Likewise, Stephen Kinzer wrote in the Boston Globe in late 2014 that, “Not even those who opposed it imagined how far-reaching its effects would be. This is likely to go down in history as the most ill-conceived intervention of the Obama era.”
He observed that, “the state has ceased to exist. There is no central government. According to Amnesty International, ‘Armed groups and militias are running amok, launching indiscriminate attacks on civilian areas and committing widespread abuses, including war crimes, with complete impunity.’”
Kinzer bitterly commented that “we allowed ourselves to believe we could crash violently into Libya, destroy all the institutions under which it had lived for more than 40 years, and blithely presume that things would somehow work themselves out peacefully and Libya would become ‘free.’”
In early 2015, the New York Times editorialised on the “unravelling” of Libya. Warning that the country was veering “toward complete chaos”, the editorialists noted the rise of ISIS in Libya, and the danger of ISIS spreading further. In August, New Yorker journalists Jon Lee Anderson wrote about the rise of ISIS in Libya. He noted that “ISIS is advancing amid a low-level civil war, pitting militias and tribes against one another in alliances that defy easy description.”
Anderson reported that, “David Cameron’s special envoy for Libya, Jonathan Powell, acknowledged that the West bore some responsibility for Libya’s collapse.”

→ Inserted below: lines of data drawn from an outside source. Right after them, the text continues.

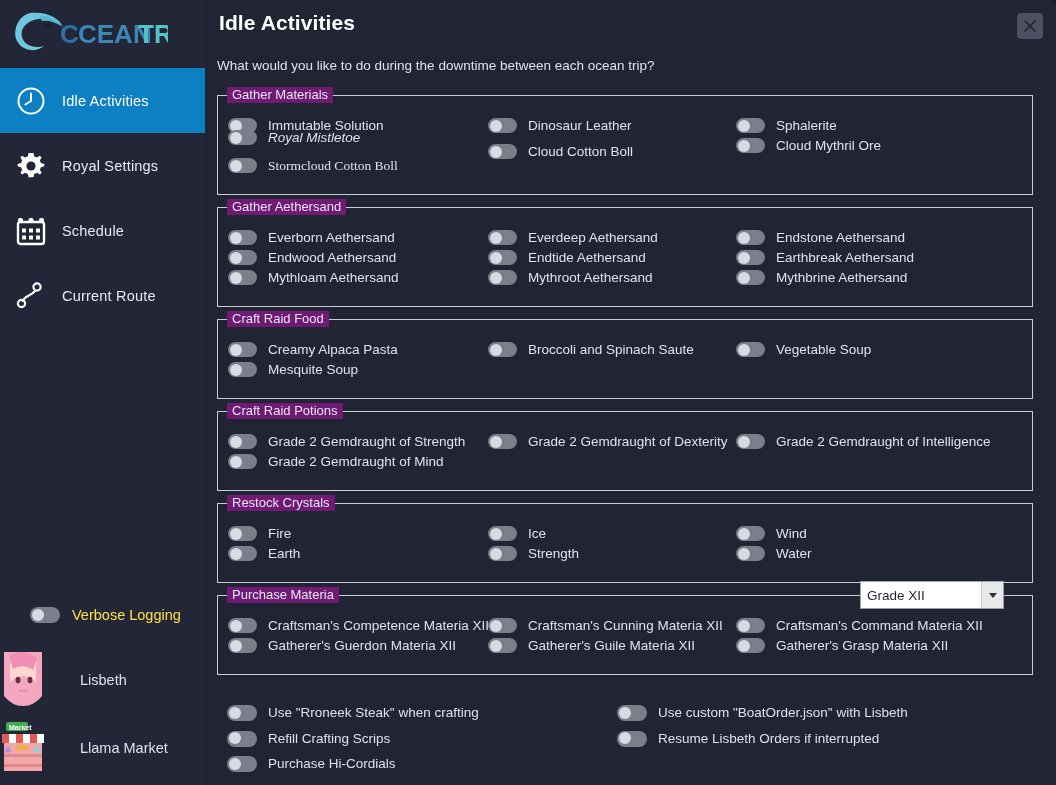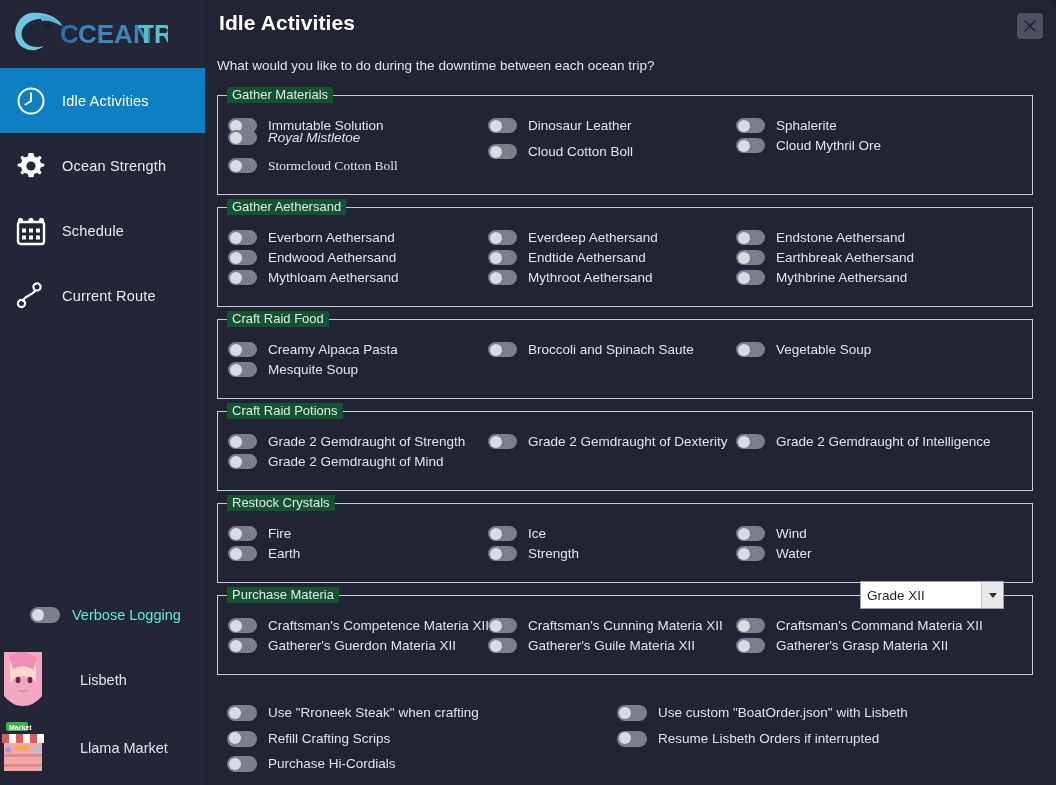--- a/index.html
+++ b/index.html
@@ -120,7 +120,7 @@
   .group > .legend {
     position: absolute;
     top: -9px; left: 9px;
-    background: #14532d;
+    background: #701a75;
     padding: 0 5px;
     color: #e4e7f0;
     font-size: 13px;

From June, the US had started bombing Libya again, this time in pursuit of ISIS targets.
Aside from helping the rise of ISIS in Libya, our war on Libya may have contributed to the original rise of ISIS in Syria. According to Seymour Hersh, after the fall of Qaddafi, the CIA created a “rat line”, to funnel weapons from Syria into the hands of the military opposition to Assad. According to Hersh, “Many of those in Syria who ultimately received the weapons were jihadists, some of them affiliated with al-Qaida.” Part of the rat line involved “front companies… set up in Libya, some under the cover of Australian entities.”

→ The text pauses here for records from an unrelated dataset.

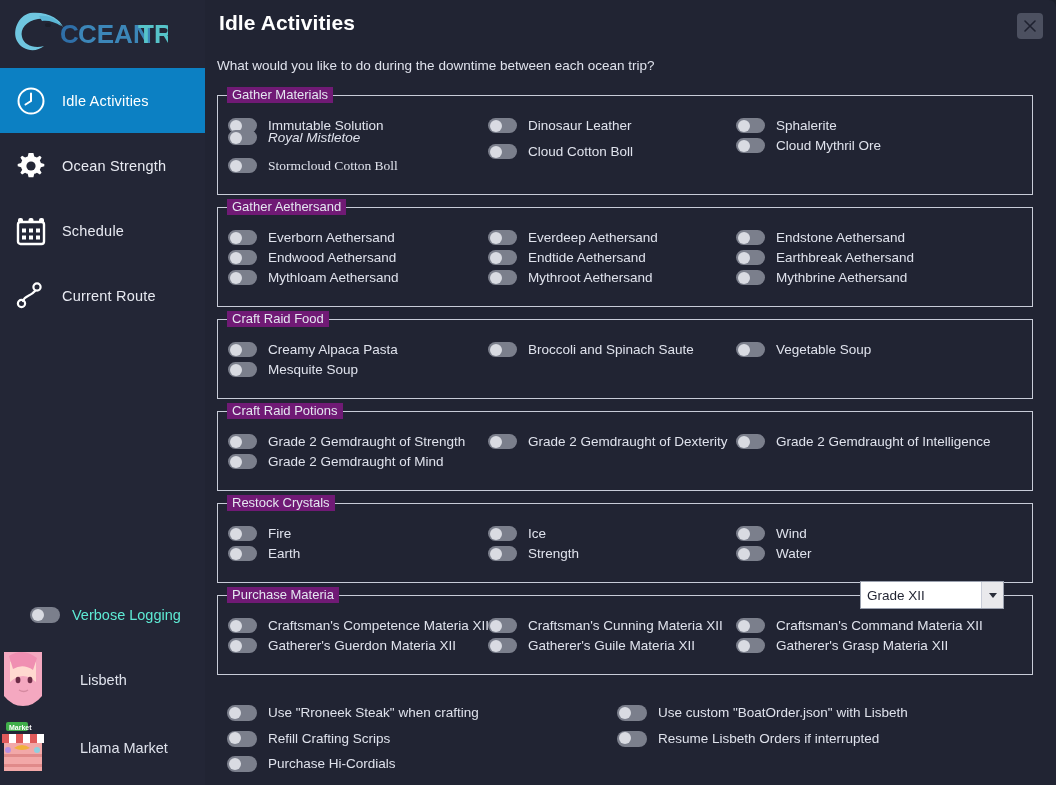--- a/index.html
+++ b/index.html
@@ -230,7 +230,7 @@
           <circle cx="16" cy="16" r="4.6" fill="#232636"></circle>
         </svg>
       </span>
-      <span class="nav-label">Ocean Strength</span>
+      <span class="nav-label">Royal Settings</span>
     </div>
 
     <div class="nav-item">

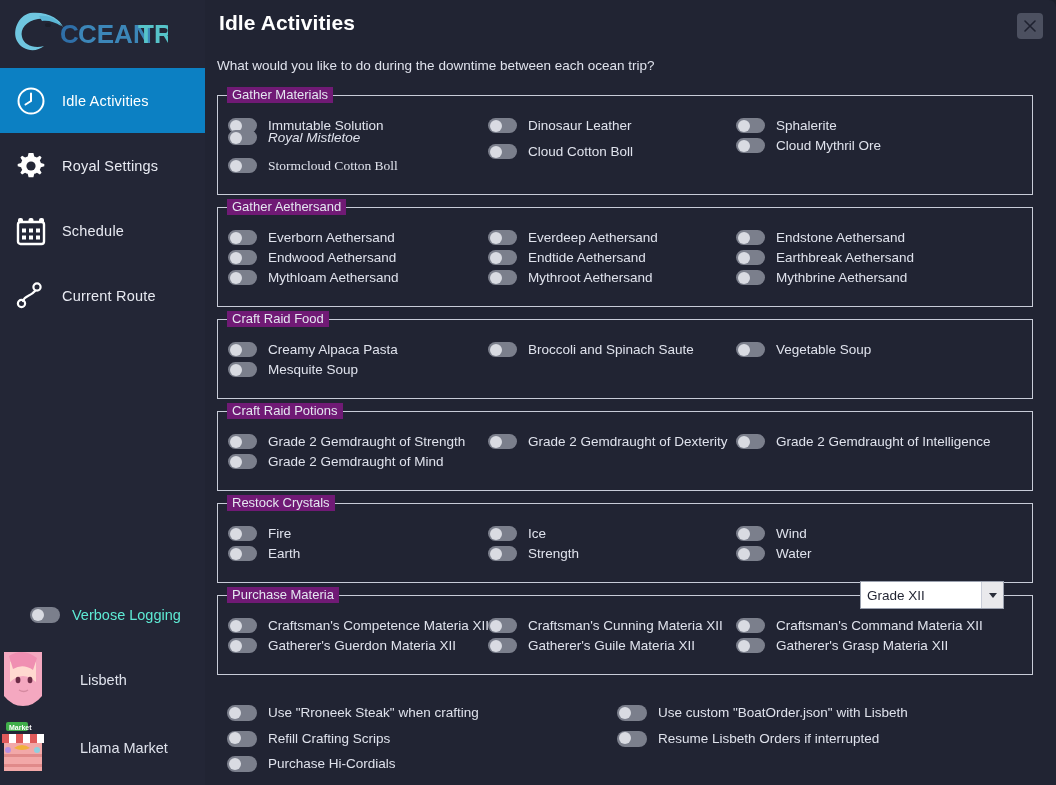--- a/index.html
+++ b/index.html
@@ -60,7 +60,7 @@
     left: 30px; top: 607px;
     display: flex; align-items: center; gap: 12px;
   }
-  .verbose-label { color: #5eead4; font-size: 14.5px; }
+  .verbose-label { color: #fde047; font-size: 14.5px; }
 
   
   .av-row {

Glenn Greenwald at the Intercept noted that as reports of Libya’s descent into collapse and civil war proliferated, those who advocated bombing the country for humanitarian reasons seemed to have disappeared. Their humanitarianism didn’t include solicitude for Libyans once the war seemed won. There were no apologies for getting it wrong.
The US eventually responded to the rise of ISIS in Libya by preparing the ground for a new war on it early this year. In August, the US Pentagon announced a new sustained offensive against Libya, this time to battle ISIS.
To his credit, Greens Senator Scott Ludlam has spoken critically about the war on Libya in the Senate. Last year, he gave it as an example of the terrible “consequences of attempting to bomb liberal democracy or otherwise implant Western priorities into the ancient rivalries and allegiances of the modern Middle East”.
Earlier this year, he criticised “those same leaders who brought regime change to Libya but did not stick around to prevent its collapse into a failed state”. He prudently didn’t name the leaders he may have had in mind.
As support for the war was so widespread among political and media elites, it makes sense that few want to dredge up the past. They can’t use the war against their political opponents, as they too are implicated in it. Thus, just like our other wars, few bother to look back.
The countries we have destroyed have hardly rated as a footnote in Australian political debate.
As for those who were displaced by the war in Libya, they have limited chance of being resettled here. Even if they did come, perhaps half of Australia would be upset, preferring they not be welcomed here.
Among the primary reasons for that opposition to Muslim migration is that they pose a threat to us, and they don’t share our values.
I suspect many from the Muslim world have a similar attitude towards us. Their fears just happens to be a lot more rational than ours.